Biomedical
TTFields electrode optimization for a glioblastoma volume
An autodiff gradient-ascent optimizer ascends the exact efficacy gradient through a CausalFlow chain; a non-finite gradient short-circuits the error channel.
This example lives at tumor_treatment. It models the Tumor Treating Fields (TTFields) optimization problem on a glioblastoma volume: given a 3D grid of tumor voxels with directional cell-division axes, find the electrode angle that maximizes disruption.
The optimizer ascends the exact gradient. Each electrode orientation (theta, phi) has an efficacy ⟨|E(θ,φ)·axis|⟩, and because that objective is a DifferentiableField, its gradient comes straight from autodiff rather than from random perturbations. The loop starts just off the degenerate θ = 0 pole and steps along ∇efficacy for a fixed number of iterations.
The interesting move is the wrapper: the whole ascent runs inside a CausalFlow. A single bind runs the gradient-ascent step function, and a non-finite gradient drops the flow into its error channel instead of returning a bad orientation.
The chain
use deep_causality_core::{CausalFlow, PropagatingEffect};
// Start just off the degenerate θ = 0 pole, then ascend the exact gradient.

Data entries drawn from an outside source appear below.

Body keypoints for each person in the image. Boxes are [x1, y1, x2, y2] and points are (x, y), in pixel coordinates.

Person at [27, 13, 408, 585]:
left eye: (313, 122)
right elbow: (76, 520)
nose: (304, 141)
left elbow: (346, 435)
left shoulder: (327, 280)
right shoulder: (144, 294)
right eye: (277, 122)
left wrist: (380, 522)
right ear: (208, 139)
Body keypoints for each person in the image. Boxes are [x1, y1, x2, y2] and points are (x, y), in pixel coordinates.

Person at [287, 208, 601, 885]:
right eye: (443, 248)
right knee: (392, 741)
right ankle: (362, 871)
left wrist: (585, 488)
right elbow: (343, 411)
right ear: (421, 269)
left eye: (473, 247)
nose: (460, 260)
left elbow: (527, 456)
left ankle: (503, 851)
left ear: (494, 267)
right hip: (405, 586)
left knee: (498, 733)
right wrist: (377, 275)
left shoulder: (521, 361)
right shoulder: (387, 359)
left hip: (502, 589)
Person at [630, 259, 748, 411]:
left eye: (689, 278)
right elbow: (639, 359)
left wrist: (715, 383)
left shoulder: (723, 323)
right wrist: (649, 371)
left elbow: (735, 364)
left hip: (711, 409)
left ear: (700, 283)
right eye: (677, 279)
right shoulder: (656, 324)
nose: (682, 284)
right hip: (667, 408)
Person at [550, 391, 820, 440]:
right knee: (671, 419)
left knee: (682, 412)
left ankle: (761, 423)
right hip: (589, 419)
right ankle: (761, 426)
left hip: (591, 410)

let start = [ft(0.1), ft(0.1)];
let pipeline = CausalFlow::value(start)
.bind(move |p, _, _| match p.into_value() {
Some(s) => ascend(&efficacy, s, learning_rate, ASCENT_STEPS),
None => fail("no starting orientation"),
})
.into_effect();
match pipeline.value.into_value() {
Some(r) => println!("θ={:.3}, φ={:.3} over {} steps", r.theta, r.phi, r.steps),
None => eprintln!("Optimization failed: {:?}", pipeline.error),
}
The bind runs ascend, which walks the gradient for ASCENT_STEPS iterations and returns a PropagatingEffect<Report> carrying the final orientation. into_effect() drops back to the concrete carrier so the result block can read the report off the value channel, or print the error if the gradient ever left the finite range.
What to look at in the source
model.rs:Efficacy, itsDifferentiableFieldgradient,build_mock_tumor, and the physics that turns an electrode angle into a disruption score.main.rs: theascendgradient-ascent loop and theCausalFlowchain that wraps it.

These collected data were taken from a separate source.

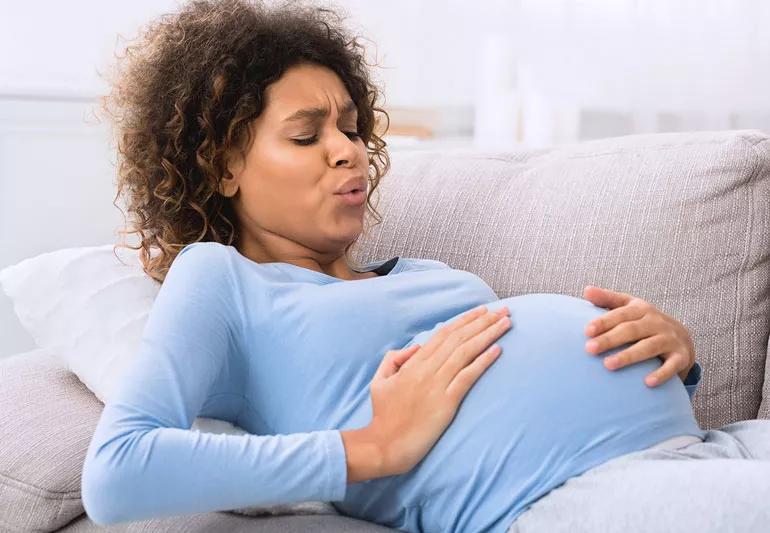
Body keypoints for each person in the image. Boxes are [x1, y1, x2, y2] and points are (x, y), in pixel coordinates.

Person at [81, 0, 770, 532]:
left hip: (711, 444)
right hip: (571, 494)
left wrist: (675, 356)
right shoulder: (222, 280)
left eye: (351, 128)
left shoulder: (421, 272)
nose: (347, 150)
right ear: (224, 164)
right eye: (305, 134)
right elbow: (117, 472)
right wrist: (367, 447)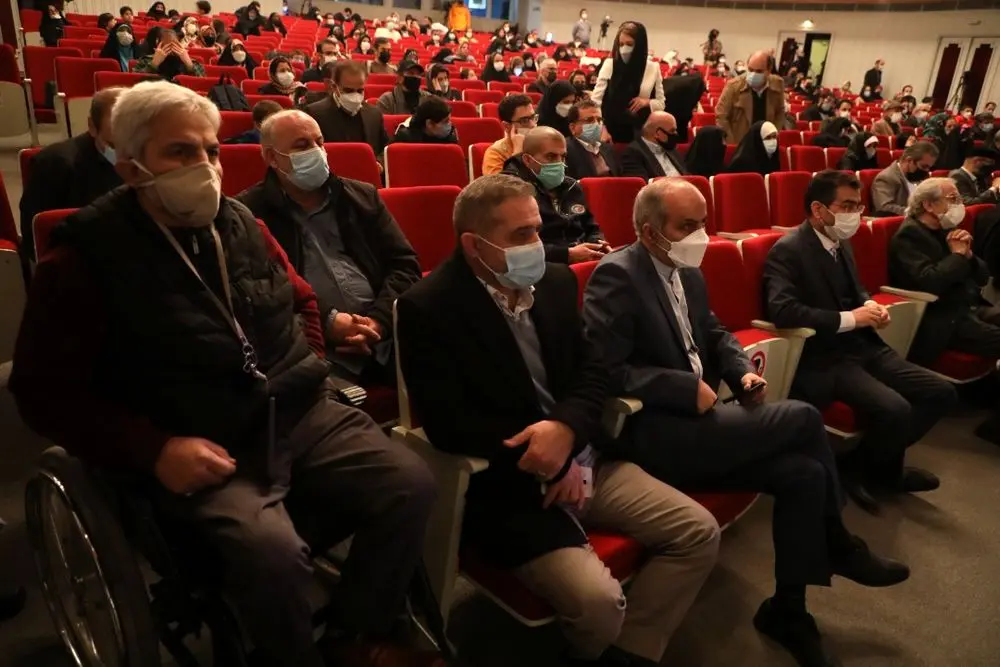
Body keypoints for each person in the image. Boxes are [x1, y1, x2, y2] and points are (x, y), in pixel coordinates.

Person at [10, 80, 440, 667]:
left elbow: (303, 301)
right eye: (180, 152)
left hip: (293, 408)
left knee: (411, 483)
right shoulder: (84, 257)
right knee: (272, 554)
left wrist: (307, 367)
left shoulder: (242, 224)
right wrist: (155, 449)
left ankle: (354, 638)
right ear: (131, 167)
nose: (205, 166)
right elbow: (41, 393)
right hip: (197, 436)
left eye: (211, 150)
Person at [583, 177, 911, 667]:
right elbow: (605, 369)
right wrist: (680, 386)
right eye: (687, 226)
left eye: (703, 224)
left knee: (804, 474)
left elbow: (715, 333)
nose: (700, 235)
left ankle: (788, 611)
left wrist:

The crate ships sibling examples for protein folding, tissue classification, aneurysm hemodynamics, decompression, and epilepsy. They live next to this one under examples/medicine_examples/.
Run it
git clone https://github.com/deepcausality-rs/deep_causality
cd deep_causality
cargo run --release -p medicine_examples --example tumor_treatment
The output prints one line per ascent step with the current efficacy, the orientation, and the gradient.
Why this is a good fit
The ascent is glue; the physics is heavy. Wrapping it in a CausalFlow keeps the result handling indifferent to the implementation. Swap the efficacy field for a different model, the chain does not change. A non-finite gradient short-circuits cleanly through the error channel instead of propagating a bad orientation.